What they found was that when it came to hate-speech issues, writers overwhelmingly weaponized the First Amendment for partisan ends and demonstrated a superficial understanding of free-speech law, too often restricting their arguments to variations of “liberty for liberty’s sake.” “Opinion writers tended to offer a thinly theorized understanding of the First Amendment as an end in itself, rather than a means to other, democracy-enhancing ends,” they concluded. The journalists routinely linked hate speech to the “unassailability” of free speech, suggesting that shutting down any hate speech was always far worse than the hate speech itself. By framing hate speech in such absolutist terms, journalists denied the complex range of other duties that define journalism itself, Johnson and his colleagues concluded:

[T]hese journalists are sacrificing duties to educate their audience on the complexity of hate speech and First Amendment jurisprudence, minimizing harms while maximizing equality, and nurturing deliberative democracy, all in the name of categorically championing freedom of expression (Johnson et al., 2021, p. 32).

Americans routinely consider the First Amendment as a sort of trump card that supersedes all other considerations.
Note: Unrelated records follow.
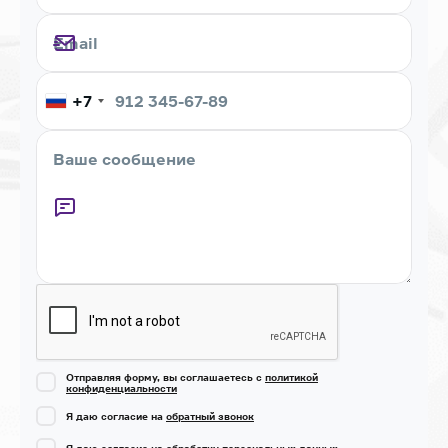
+7
Captcha
Отправляя форму, вы соглашаетесь с
политикой
конфиденциальности
Я даю согласие на
обратный звонок
Я даю согласие на обработку
персональных данных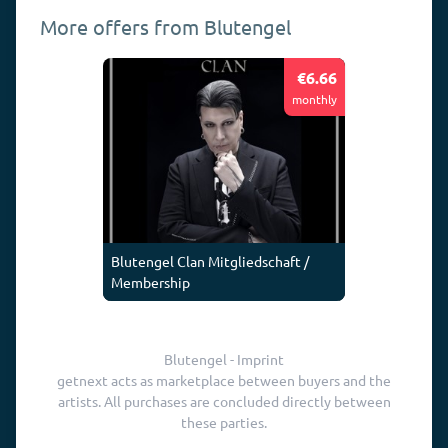
More offers from Blutengel
€6.66
monthly
Blutengel Clan Mitgliedschaft /
Membership
Blutengel - Imprint
getnext acts as marketplace between buyers and the
artists. All purchases are concluded directly between
these parties.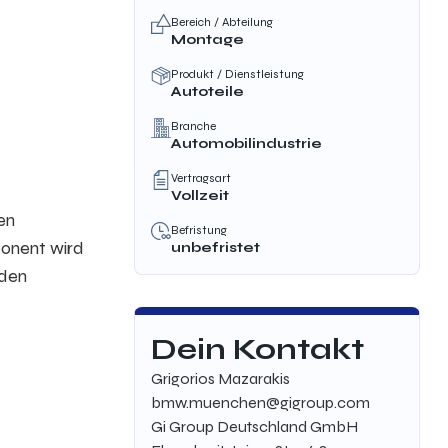
Bereich / Abteilung
Montage
Produkt / Dienstleistung
Autoteile
Branche
Automobilindustrie
Vertragsart
Vollzeit
en
Befristung
ponent wird
unbefristet
nden
Dein Kontakt
Grigorios Mazarakis
bmw.muenchen@gigroup.com
Gi Group Deutschland GmbH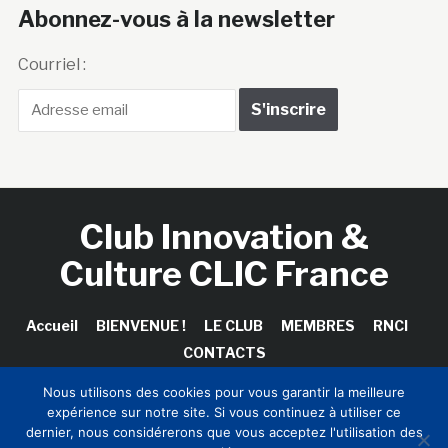
Abonnez-vous à la newsletter
Courriel :
Club Innovation &
Culture CLIC France
Accueil
BIENVENUE !
LE CLUB
MEMBRES
RNCI
CONTACTS
Nous utilisons des cookies pour vous garantir la meilleure
expérience sur notre site. Si vous continuez à utiliser ce
dernier, nous considérerons que vous acceptez l'utilisation des
Copyright © 2026 Club Innovation & Culture CLIC France /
But this is a mistake, as many theorists have long argued. Owen Fiss (1996), Glenn Tinder (1979), and others make the case that using our free-speech right to justify every kind of self-expression undermines its real value. In the words of prominent First Amendment theorist Alexander Meiklejohn, “What is essential is not that everyone shall speak, but that everything worth saying shall be said” (1960, p. 26). This is why the journalistic presentation of hate speech in simplistic ways, such as crying “censorship” when provocateurs are denounced, is part of the problem, Johnson and his colleagues concluded. As a counterweight, they cite a claim by Catherine Rampell of the Washington Post in 2015:

What Trump and his supporters are championing is not free speech, but consequence-free speech: the ability to spew whatever hateful or odious thing that comes to mind and suffer no loss of love, respect, or business opportunities. But no such right has ever been guaranteed, either by the Constitution or civil society and recoiling from such commentary isn’t censorship. It’s just human decency.

The view that hate speech is only a danger when it directly incites violence is a morally stunted one. Its more subtle and often more insidious effects are arguably just as harmful. When minority or vulnerable groups are gaslighted, are made to feel less worthy of a seat at the democratic table, such corrosive tactics that weaponize words should be fully combatted. Among the many duties that journalists have, spotlighting such harms should be near the top of the list.

References

Fiss, O. (1996). The irony of free speech. Harvard University Press.

Johnson, B.G., Thomas, R.J., & Kelling, K. (2021). Boundaries of hate: Ethical implications of the discursive construction of hate speech in U.S. opinion journalism. Journal of Media Ethics 36 (1), 20-35.

Meiklejohn, A. (1965). Political freedom: The constitutional powers of the people. Harper.

Tinder, G. (1979). Freedom of expression, the strange imperative. Yale Review, 129(2), 161-176.